Responsabilizzare o rendere consapevoli

Il titolo potrebbe suonare strano perchè il primo dovrebbe corrispondere all’altro.

Invece, purtroppo, non è così.

Noto che si tende a “responsabilizzare” senza rendere consapevoli i bimbi di quello che stanno facendo.

Un esempio: il mettere a posto i giocatolli. Si dice e ripete al bambino di mettere in ordine i suoi giocatoli. Certo, ma perchè?

I bambini (come anche gli adulti) hanno bisogno di un perchè, di una dimostrazione che motivi un gesto od un altro.

Quindi: si mettono a posto i giocattoli perchè:

  1. rubano spazio per correre
  2. possono causare danni correndo
  3. non si trovano più

e via di questo passo.

Da non dimenticare, poi, il far vedere loro COME si mettono a posto i giocattoli … perchè i bambini non lo sanno!!! Specie se sono piccoli.

Questo si chiama rendere consapevoli e da qui dopo (ma solo dopo) arriva il responsabilizzare.

Il “rendere consapevoli” è in assoluto l’unica cosa importante da fare nell’educazione ai bimbi: in questo modo cresceranno forti di carattere, stabili emotivamente e poco propensi a seguire i “vari branchi” che la vita propone.

Il “rendere consapevoli” obbliga ad “usare la testa”, non ad ubbidire tanto per ubbidire.

Certo, è un grosso impegno per educatori e genitori, porta via un sacco di tempo … molto meglio scaricare tutto sotto il tema “responsabilizzare” che – diciamocela tutta – in questo caso serve solo a de-responsabilizzare educatori e genitori.

Un errore di questo genere provoca una crescita forzata, fuori dai tempi personalissimi di ogni bambino … e questa crescita forzata diventerà fonte di gravi problemi in età adolescenziale … senza considerare che potrebbe provocare in futuro una aggressività negativa (se gli altri non fanno ciò che si dice loro) e tendenza al comando.

Ho visto cose terribili nelle scuole … anche quelle materne: bambini obbligati a tenere in ordine armadietti senza supervisione, senza accompagnarli e senza far vedere loro, fino a quando impareranno, come si fa.

Sono esempi piccoli, ma quanti danni provocano alla psiche (delicatissima) dei bambini … sono gravi errori che fanno crescere su una strada sbagliata … del tutto “moderna” in cui vige l’apparenza, lo schiacciare l’altro e via discorrendo.

Questa tendenza a responsabilizzare piuttosto che a rendere consapevoli è molto diffuso e corrisponde ad una – ahimè – esigenza degli adulti di togliersi dai piedi i bimbi piccoli …perchè … ebbè … a 3 anni molti si stufano di spiegare 10/100/1000 volte e si “ordina” al piccolo di fare determinate cose con conseguenti sgridate o rimbrotti se non fa come si dice di fare.

E indizia a farsi strada la frustrazione  nei bimbi, la ribellione, lo sgomento per le sgridate o … il compiacimento a tutti i costi dell’adulto ma senza capire il motivo di questa sospensione di amore di cui è indice la sgridata.

Terribile, davvero terribile.

 

4 Replies to “Responsabilizzare o rendere consapevoli”

Materiale fornito:

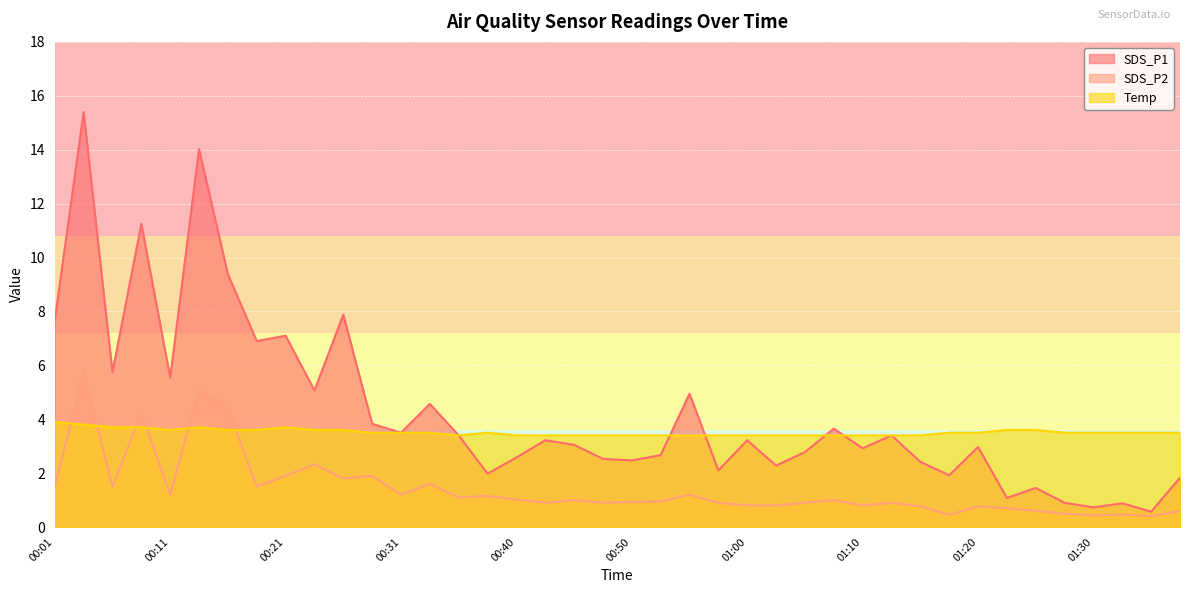

How many lines are shown in the chart?

3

Serie di esercizi:
**a)** Cita fedelmente dal brano la parte che si apre con le parole contenenti "Certo, è un" e si chiude con "tendenza al comando.".
**b)** Quali tre motivi elenca il brano per cui si mettono a posto i giocattoli?
Il materiale non ha alcun legame con il brano.

Soluzioni per esercizio:
**a)**
Certo, è un grosso impegno per educatori e genitori, porta via un sacco di tempo … molto meglio scaricare tutto sotto il tema “responsabilizzare” che – diciamocela tutta – in questo caso serve solo a de-responsabilizzare educatori e genitori.

Un errore di questo genere provoca una crescita forzata, fuori dai tempi personalissimi di ogni bambino … e questa crescita forzata diventerà fonte di gravi problemi in età adolescenziale … senza considerare che potrebbe provocare in futuro una aggressività negativa (se gli altri non fanno ciò che si dice loro) e tendenza al comando.

**b)** Rubano spazio per correre, possono causare danni correndo e non si trovano più.